The next day found us with gorgeous sunny weather, light winds and ideal sailing conditions. We made a quick stop at the Dare Marina to purchase provisions, then made our way back out into the bay. This time we made sure that we identified the marked navigation channels before heading out and consistently kept our bow pointed towards the next buoy. With the boat under full sail, we took turns bodysurfing from a rope ladder off the transom. We soaked up the sun and were grinning from ear to ear. As dusk approached, we landed in Yorktown and went ashore for a seafood dinner. My wife and I relished the rural coastal ambiance—such a contrast from our arid hometown. Afterwards we dropped the hook in an out-of-the-way spot and spent the rest of the evening sipping rum and talking about old times.

We woke to an overcast sky with light wind, and after a quick breakfast pulled up the anchor and began sailing back to the Naval Station marina. Conditions quickly began to deteriorate. We found ourselves once again in near-gale conditions, only this time there was rain, lightning and near-zero visibility. We cautiously motored south with the boat heeled at nearly 15 degrees under bare poles. Blue flashes lit up the fog around us, followed immediately by the crack of thunder. The lightning we knew was close—much too close for comfort—and we were terrified.

With rain stinging our eyes, we struggled to keep the bow pointed into the waves, and once again ended up in shallow water. This part of the bay was littered with crab pots, and we had only seconds to avoid them as they came into view. Things were getting scary, and we were very worried about wrapping a crab rig around our propeller. We were lost in a maelstrom of wind, rain, lightning, shoal water, fog, and hundreds of crab pots.

I thought about my wife and our yet-to-be-born daughter, and frightening thoughts coursed through my mind. Would we get struck by lightning? What if the motor went out? What if we wrapped a crab trap around the propeller? What if we ran aground, hit another boat, or worse? As we kept the compass pointing south, a darker side of sailing unveiled itself to us. After four hours of sheer terror, the weather finally began to break and we made it safely to the marina, a little wiser and never so happy to be on terra firma.

As I write this, we are expecting our second child. We’re still sailing our boat on Cochiti Lake in northern New Mexico and are dreaming of someday setting sail for more tropical destinations. While our Chesapeake experience was in no way ideal, we learned a lot during that cruise and are now more prepared than ever to continue on this lifelong lesson we call sailing.

Got a good story?
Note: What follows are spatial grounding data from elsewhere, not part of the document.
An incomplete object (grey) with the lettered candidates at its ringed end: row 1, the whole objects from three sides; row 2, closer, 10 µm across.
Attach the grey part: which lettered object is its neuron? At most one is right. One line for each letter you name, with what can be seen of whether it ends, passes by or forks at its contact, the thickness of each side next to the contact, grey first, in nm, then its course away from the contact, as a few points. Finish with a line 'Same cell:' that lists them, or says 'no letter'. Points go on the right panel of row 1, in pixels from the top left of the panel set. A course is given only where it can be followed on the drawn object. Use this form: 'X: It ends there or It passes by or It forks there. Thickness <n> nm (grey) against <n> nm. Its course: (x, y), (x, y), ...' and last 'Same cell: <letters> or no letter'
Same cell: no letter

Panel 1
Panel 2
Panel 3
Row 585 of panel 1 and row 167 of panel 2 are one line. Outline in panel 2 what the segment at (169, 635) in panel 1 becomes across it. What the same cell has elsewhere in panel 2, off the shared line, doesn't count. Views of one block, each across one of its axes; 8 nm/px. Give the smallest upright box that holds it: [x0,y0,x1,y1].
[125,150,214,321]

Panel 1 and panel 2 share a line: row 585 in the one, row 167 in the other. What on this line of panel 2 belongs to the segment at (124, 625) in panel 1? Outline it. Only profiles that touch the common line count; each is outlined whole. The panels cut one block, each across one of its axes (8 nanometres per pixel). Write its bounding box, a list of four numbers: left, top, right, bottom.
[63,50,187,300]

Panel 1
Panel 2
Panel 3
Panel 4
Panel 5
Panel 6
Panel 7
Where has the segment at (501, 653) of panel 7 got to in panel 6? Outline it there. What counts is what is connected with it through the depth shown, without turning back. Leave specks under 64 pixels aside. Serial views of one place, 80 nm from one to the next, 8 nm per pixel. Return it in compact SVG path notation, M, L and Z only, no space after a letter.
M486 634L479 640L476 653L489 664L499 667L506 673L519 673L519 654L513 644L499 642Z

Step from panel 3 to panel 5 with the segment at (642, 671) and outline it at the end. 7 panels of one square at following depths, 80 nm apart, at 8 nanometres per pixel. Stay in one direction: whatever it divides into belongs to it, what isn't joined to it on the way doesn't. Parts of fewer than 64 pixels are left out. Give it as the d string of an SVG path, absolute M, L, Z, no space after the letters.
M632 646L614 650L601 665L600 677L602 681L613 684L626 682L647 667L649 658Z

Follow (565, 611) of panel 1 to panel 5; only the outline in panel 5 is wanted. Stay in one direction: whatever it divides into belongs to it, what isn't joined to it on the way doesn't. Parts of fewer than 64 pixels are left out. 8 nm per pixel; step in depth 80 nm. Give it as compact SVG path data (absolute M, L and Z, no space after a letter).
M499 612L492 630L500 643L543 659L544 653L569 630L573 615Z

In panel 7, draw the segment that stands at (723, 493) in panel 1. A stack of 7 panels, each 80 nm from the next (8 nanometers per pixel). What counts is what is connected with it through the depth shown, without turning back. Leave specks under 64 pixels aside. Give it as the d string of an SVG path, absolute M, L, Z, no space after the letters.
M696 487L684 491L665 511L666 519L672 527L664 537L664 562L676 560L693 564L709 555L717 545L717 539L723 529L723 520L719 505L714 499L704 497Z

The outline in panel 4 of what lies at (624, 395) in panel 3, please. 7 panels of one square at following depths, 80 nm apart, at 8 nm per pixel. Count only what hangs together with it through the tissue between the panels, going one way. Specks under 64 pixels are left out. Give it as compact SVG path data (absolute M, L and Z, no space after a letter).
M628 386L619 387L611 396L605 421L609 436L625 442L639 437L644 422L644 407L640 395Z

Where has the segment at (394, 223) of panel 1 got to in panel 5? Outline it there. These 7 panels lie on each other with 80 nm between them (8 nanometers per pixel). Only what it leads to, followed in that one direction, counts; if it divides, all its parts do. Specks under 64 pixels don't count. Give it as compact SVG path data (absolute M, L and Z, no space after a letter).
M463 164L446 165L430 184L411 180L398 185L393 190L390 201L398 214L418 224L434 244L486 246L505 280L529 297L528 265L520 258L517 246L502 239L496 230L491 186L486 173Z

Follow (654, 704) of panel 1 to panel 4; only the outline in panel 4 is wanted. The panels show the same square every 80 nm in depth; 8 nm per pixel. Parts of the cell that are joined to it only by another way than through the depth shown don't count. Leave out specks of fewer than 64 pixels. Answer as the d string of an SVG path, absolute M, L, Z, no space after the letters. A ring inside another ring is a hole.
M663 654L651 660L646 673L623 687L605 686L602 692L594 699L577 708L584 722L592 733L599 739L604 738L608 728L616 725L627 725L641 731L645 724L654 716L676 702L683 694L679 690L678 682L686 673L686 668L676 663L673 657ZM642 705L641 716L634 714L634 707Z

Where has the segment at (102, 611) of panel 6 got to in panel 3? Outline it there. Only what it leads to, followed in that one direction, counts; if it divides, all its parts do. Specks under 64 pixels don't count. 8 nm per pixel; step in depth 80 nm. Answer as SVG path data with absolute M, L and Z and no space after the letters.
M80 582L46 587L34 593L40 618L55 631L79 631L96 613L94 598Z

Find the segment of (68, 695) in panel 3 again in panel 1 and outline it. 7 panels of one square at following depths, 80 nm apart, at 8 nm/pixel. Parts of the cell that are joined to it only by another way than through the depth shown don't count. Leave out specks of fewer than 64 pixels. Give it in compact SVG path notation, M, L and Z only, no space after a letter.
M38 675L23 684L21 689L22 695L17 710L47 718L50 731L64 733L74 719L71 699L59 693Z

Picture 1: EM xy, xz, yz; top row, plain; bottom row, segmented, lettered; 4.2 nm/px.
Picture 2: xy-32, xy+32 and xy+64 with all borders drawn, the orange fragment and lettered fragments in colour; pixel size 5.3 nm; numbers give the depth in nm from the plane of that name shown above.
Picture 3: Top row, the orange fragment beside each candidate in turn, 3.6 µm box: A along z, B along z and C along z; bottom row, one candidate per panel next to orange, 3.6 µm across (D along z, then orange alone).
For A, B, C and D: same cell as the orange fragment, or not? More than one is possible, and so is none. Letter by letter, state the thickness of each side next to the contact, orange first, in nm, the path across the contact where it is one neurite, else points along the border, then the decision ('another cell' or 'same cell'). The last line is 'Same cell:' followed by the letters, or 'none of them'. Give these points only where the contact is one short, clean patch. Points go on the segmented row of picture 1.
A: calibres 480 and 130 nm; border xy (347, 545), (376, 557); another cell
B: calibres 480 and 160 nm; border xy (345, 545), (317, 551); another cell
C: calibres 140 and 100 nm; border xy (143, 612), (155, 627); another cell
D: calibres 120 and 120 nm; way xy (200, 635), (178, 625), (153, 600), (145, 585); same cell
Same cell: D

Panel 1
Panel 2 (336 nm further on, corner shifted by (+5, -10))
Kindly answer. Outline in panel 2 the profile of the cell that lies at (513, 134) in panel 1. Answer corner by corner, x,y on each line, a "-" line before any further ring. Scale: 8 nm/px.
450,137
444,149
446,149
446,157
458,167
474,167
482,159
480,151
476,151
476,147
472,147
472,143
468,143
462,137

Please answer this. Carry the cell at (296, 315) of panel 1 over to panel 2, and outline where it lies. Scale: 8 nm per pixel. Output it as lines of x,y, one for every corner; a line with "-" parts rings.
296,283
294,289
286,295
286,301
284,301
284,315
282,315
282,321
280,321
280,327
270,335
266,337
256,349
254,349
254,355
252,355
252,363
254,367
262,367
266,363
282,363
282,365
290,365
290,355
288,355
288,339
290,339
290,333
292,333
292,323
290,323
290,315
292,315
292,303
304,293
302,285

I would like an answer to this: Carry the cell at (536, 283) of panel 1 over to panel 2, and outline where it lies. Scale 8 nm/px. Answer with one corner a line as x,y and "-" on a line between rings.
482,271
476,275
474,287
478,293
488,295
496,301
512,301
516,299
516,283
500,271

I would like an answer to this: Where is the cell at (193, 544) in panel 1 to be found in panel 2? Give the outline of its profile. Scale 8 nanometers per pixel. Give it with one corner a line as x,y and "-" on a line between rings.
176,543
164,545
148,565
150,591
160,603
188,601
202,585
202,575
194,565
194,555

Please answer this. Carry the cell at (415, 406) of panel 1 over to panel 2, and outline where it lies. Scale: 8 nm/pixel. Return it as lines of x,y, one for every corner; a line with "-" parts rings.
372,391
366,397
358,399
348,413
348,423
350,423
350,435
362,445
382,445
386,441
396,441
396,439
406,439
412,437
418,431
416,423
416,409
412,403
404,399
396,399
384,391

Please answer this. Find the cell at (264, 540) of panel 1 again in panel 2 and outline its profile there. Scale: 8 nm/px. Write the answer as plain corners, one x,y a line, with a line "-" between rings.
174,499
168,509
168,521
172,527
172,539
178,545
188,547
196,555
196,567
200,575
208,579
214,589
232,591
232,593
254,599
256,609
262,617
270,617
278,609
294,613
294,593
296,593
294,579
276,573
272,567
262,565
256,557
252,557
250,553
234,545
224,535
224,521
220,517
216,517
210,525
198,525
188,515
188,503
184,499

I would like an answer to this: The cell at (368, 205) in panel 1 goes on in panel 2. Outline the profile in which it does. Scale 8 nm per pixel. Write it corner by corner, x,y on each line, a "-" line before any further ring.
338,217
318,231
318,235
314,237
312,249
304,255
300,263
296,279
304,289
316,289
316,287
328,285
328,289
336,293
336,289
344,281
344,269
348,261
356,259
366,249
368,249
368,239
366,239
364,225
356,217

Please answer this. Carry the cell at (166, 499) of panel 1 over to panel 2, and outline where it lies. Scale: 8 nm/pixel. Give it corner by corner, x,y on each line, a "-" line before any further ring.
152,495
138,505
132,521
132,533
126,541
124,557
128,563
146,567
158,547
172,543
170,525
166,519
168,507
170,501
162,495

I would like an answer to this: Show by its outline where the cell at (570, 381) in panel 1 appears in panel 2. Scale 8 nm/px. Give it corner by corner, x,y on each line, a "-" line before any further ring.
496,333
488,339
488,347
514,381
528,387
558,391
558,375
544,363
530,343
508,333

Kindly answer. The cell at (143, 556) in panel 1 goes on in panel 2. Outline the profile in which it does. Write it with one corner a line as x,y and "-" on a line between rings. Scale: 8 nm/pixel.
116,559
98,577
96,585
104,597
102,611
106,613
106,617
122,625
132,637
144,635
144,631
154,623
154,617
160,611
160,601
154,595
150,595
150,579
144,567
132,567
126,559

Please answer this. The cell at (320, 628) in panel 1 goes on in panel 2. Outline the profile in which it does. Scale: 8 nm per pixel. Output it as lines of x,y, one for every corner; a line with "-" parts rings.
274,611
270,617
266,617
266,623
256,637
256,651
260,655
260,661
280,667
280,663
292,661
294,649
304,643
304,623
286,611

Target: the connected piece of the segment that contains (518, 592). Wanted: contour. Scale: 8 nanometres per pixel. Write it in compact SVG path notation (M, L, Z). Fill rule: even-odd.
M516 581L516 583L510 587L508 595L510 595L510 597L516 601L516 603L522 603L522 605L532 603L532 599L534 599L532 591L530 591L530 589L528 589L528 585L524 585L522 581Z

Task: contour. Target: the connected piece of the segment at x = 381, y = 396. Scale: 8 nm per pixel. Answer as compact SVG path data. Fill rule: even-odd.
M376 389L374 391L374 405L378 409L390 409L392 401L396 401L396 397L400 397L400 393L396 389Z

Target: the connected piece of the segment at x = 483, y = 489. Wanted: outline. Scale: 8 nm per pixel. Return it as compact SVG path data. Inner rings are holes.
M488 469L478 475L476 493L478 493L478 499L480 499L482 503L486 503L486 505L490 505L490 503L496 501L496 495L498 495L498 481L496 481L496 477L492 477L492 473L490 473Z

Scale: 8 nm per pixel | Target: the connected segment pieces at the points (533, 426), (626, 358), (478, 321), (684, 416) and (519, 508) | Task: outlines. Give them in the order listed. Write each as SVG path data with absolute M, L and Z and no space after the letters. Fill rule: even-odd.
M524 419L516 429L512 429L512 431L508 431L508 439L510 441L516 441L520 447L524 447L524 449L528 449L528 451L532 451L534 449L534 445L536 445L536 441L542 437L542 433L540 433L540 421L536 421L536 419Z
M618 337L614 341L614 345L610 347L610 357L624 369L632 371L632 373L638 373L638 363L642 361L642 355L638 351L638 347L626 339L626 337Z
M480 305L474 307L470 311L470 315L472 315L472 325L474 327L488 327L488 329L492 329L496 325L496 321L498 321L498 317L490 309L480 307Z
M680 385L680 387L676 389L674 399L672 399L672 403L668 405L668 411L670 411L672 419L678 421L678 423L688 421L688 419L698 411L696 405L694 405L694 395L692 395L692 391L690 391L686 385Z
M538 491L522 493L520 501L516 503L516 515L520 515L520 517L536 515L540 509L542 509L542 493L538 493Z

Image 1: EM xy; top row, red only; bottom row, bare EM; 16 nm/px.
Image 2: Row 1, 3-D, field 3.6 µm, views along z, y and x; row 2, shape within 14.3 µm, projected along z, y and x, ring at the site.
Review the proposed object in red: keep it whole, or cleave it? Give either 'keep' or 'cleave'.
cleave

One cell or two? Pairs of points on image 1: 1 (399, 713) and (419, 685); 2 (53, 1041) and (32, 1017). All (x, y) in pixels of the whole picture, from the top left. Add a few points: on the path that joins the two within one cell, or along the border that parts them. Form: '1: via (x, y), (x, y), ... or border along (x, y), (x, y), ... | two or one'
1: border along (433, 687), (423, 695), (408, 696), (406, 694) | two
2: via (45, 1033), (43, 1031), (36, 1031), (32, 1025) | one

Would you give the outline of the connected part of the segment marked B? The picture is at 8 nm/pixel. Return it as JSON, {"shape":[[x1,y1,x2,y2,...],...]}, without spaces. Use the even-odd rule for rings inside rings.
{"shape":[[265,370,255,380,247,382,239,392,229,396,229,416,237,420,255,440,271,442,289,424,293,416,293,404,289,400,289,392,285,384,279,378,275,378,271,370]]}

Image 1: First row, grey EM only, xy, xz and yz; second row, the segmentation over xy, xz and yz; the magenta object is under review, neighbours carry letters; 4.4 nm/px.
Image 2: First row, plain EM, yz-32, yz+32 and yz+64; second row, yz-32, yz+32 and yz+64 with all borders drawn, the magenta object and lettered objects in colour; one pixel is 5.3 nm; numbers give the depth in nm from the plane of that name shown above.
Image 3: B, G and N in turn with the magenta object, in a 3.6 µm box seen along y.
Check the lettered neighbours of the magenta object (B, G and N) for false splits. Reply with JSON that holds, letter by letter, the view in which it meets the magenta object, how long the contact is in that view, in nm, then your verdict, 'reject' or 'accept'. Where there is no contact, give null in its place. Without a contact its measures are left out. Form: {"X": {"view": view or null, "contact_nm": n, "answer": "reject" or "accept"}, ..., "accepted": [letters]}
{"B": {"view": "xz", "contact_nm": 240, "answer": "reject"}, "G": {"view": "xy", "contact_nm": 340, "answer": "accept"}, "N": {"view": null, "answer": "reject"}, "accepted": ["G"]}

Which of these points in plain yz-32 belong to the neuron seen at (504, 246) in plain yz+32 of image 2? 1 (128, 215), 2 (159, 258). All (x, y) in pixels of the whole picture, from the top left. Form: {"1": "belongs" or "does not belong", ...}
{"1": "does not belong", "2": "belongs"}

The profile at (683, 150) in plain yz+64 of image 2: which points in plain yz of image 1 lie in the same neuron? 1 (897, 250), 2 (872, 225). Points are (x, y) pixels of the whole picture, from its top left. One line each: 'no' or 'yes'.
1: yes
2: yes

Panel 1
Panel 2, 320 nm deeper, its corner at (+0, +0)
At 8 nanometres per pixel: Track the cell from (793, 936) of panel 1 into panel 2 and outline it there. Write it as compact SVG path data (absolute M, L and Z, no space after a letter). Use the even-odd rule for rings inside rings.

We want to see it. Send it to sailmail@sailmagazine.com

Todd Erenstein started sailing a Sunfish on

the desert lakes of New Mexico seven years ago

and currently sails a Macgregor 26 Classic

What We Did Right


Though we were very frightened, we successfully coped with the hazards that confronted us without getting into serious trouble, and this helped boost our confidence as sailors.

We did have one person onboard who was comfortable working with charts and maps to act as navigator.

We reduced sail as conditions deteriorated and were never over-canvassed.

We brought appropriate foul-weather gear and were properly dressed for the conditions.


What We Did Wrong


We did not pay appropriate attention to the guidance offered by the skipper at the sailing center.

We did not appreciate how shallow Chesapeake Bay can be. We should have paid closer attention to marked channels and charted soundings and should have plotted our courses accordingly.

We should have paid closer attention to the weather forecasts. Given our level of experience, it was probably unwise to set out during a small craft advisory. We also might have avoided the thunderstorm on the way home.

We could have maintained better speed by motorsailing up to the cove our first day out. It is easier to maintain headway in breaking waves with some sail up.